Say you're using a Dictionaty
in an Entity system, and your keys are a combination of both Entity and Component type for any given Component. When looking up a Component, you want to be able to create a new key from Entity, Component Type, and have it equate to the key with the same Entity and Component Type. In this way, a statically incrementing index is not the way to go, since it would result in an object representing the same value having a different HashCode, resulting in it being useless as a key in a Dictionary.

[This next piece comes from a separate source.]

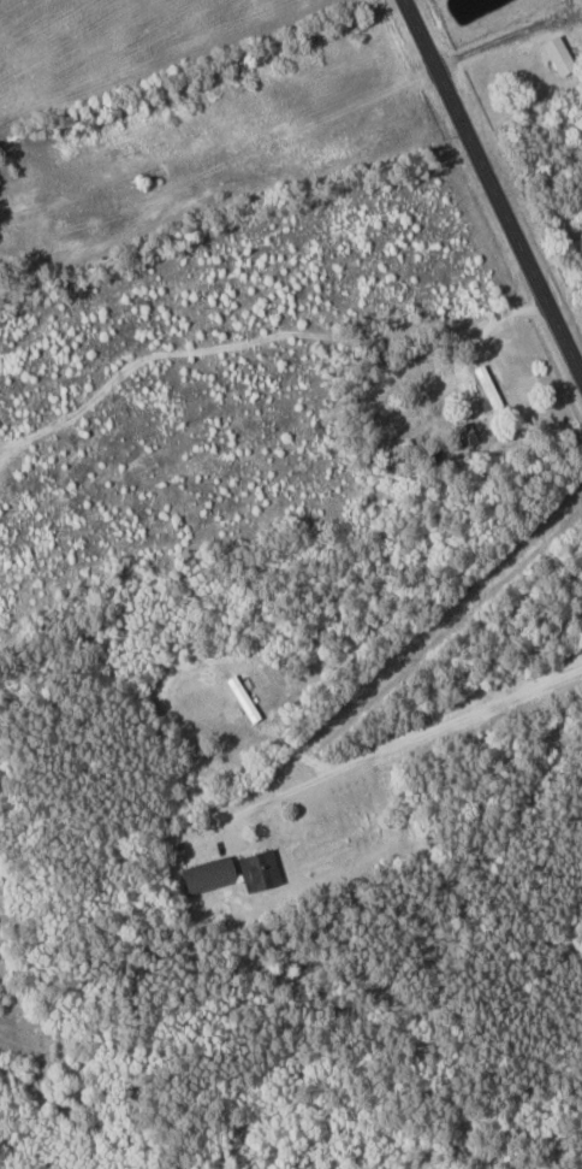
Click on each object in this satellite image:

Another reason is that you might have an arbitrarily huge number of objects over a type which is run in a program with an extended lifetime - let's say the transaction manager on a database driver. In such a case, you might actually run out of integer values (~4.2 billion values if you allow negatives or use an uint
). In such a case, the hashcode is not enough to garuantee uniqueness - this is normal behaviour for hash codes, but a very possible gotcha for an overzealous optimization.
Upvotes: 0
Reputation: 203847
You certainly could use it, but if you did, it would mean that each separate object instance was considered a different object by those hash based structures. If you want different object instances to be able to be considered "equal" then this method wouldn't work.
If that is in fact your goal there's no reason to override the default equality/hash-code semantics at all. The default implementation will compare the object references, resulting in each object being "different" from every other object. So save yourself the effort and just don't bother doing anything.